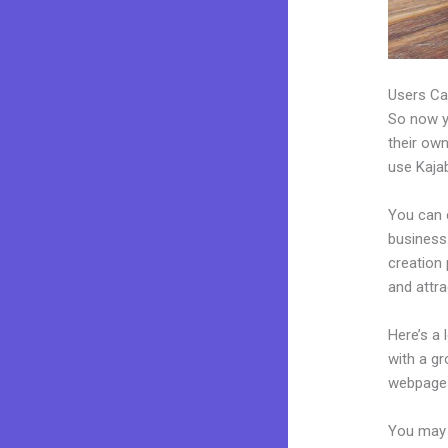
Users Ca
So now yo
their own
use Kajab
You can 
business.
creation
and attra
Here’s a
with a g
webpages
You may e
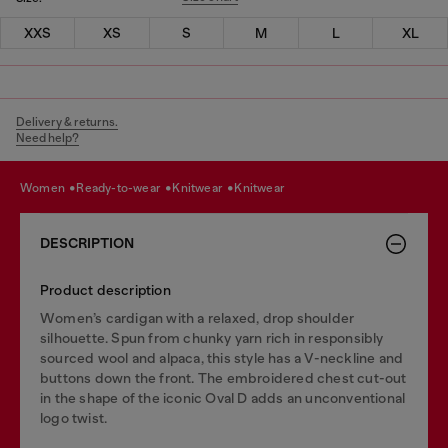
XXS
XS
S
M
L
XL
Delivery & returns.
Need help?
women
ready-to-wear
knitwear
knitwear
DESCRIPTION
Product description
Women’s cardigan with a relaxed, drop shoulder
silhouette. Spun from chunky yarn rich in responsibly
sourced wool and alpaca, this style has a V-neckline and
buttons down the front. The embroidered chest cut-out
in the shape of the iconic Oval D adds an unconventional
logo twist.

#### What you should do
Using the records above, output their complete text exactly, minus any images.

#### Solution to the problem
Users Ca
So now yo
their own
use Kajab
You can 
business.
creation
and attra
Here’s a
with a g
webpages
You may e
XXS
XS
S
M
L
XL
Delivery & returns.
Need help?
women
ready-to-wear
knitwear
knitwear
DESCRIPTION
Product description
Women’s cardigan with a relaxed, drop shoulder
silhouette. Spun from chunky yarn rich in responsibly
sourced wool and alpaca, this style has a V-neckline and
buttons down the front. The embroidered chest cut-out
in the shape of the iconic Oval D adds an unconventional
logo twist.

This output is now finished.